How to complete this task: Nothing but the lines from the one containing "(524, 557) = (390, 408): white" through the end of the entries should be set down, each exactly as written.
[Data provided]
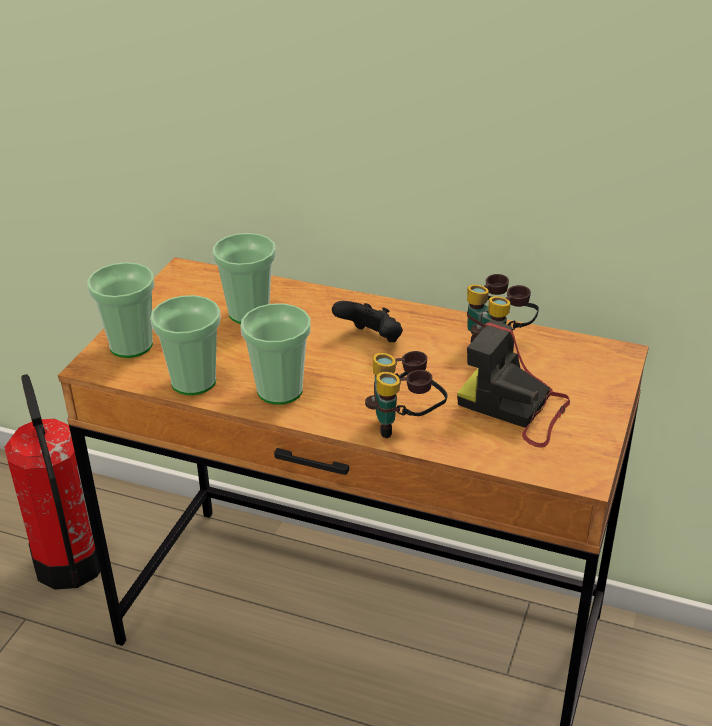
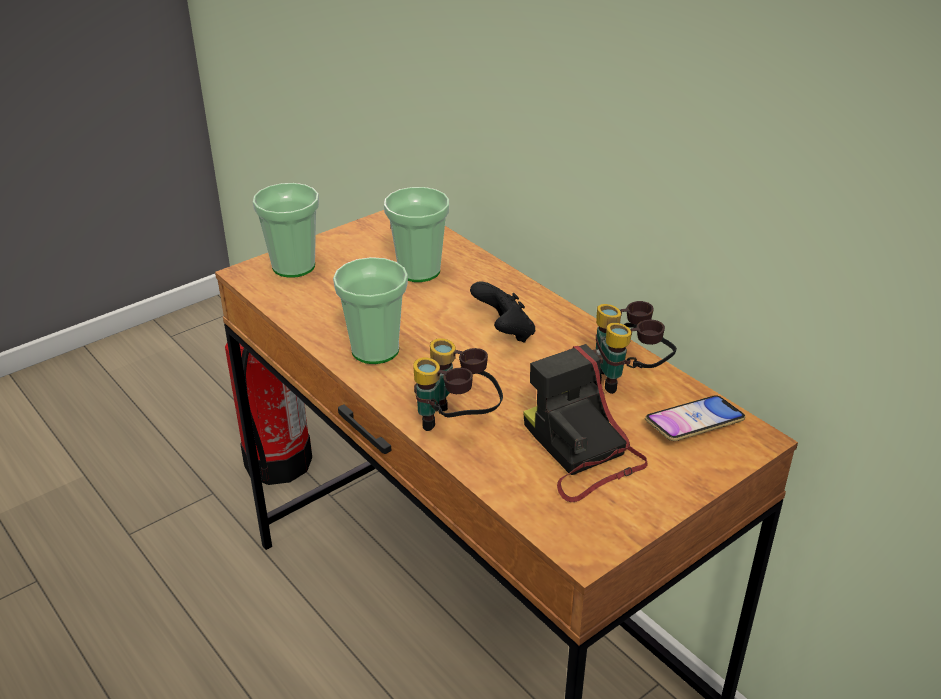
camera: 30 degrees right, 0 degrees up
(193, 381) = (311, 315): cup -> none
(572, 358) = (694, 423): none -> phone

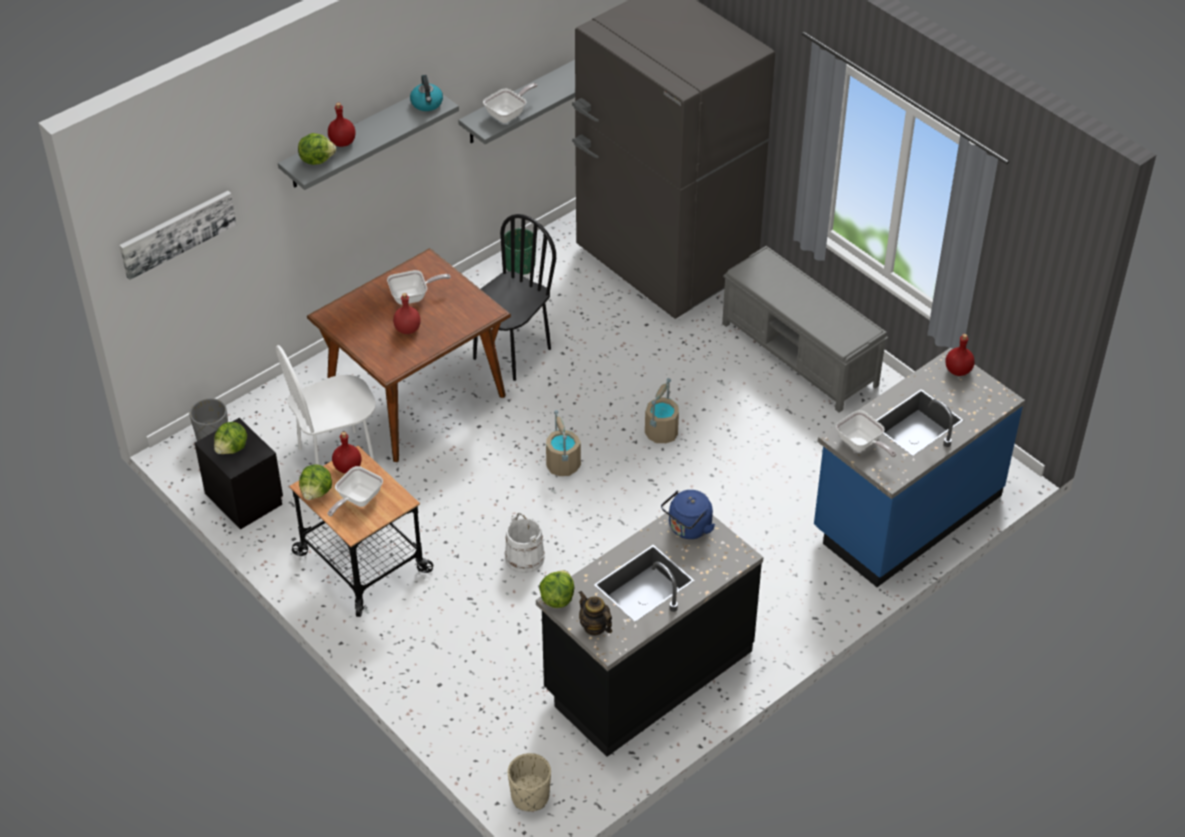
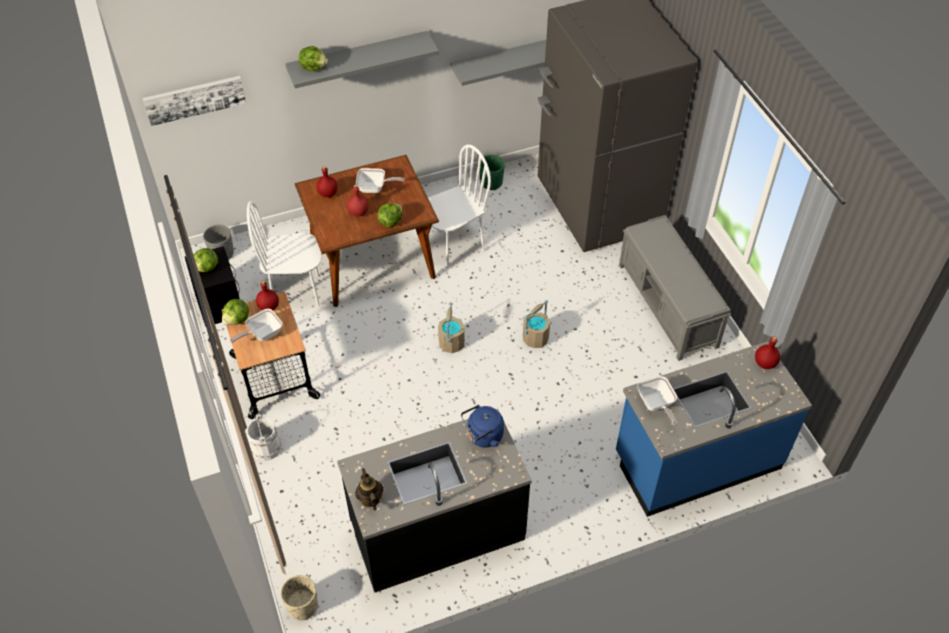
camera: 20 degrees right, 5 degrees up
(342, 143) = (339, 59): red bottle -> red bottle (328, 193)
(427, 104) = (416, 43): kettle -> none
(509, 114) = (489, 66): frying pan -> none
(511, 353) = (454, 246): black chair -> white chair
(524, 557) = (390, 408): white bucket -> white bucket (265, 447)
(557, 598) = (353, 465): lettuce -> lettuce (390, 222)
[/Data provided]
Task output:
(524, 557) = (390, 408): white bucket -> white bucket (265, 447)
(557, 598) = (353, 465): lettuce -> lettuce (390, 222)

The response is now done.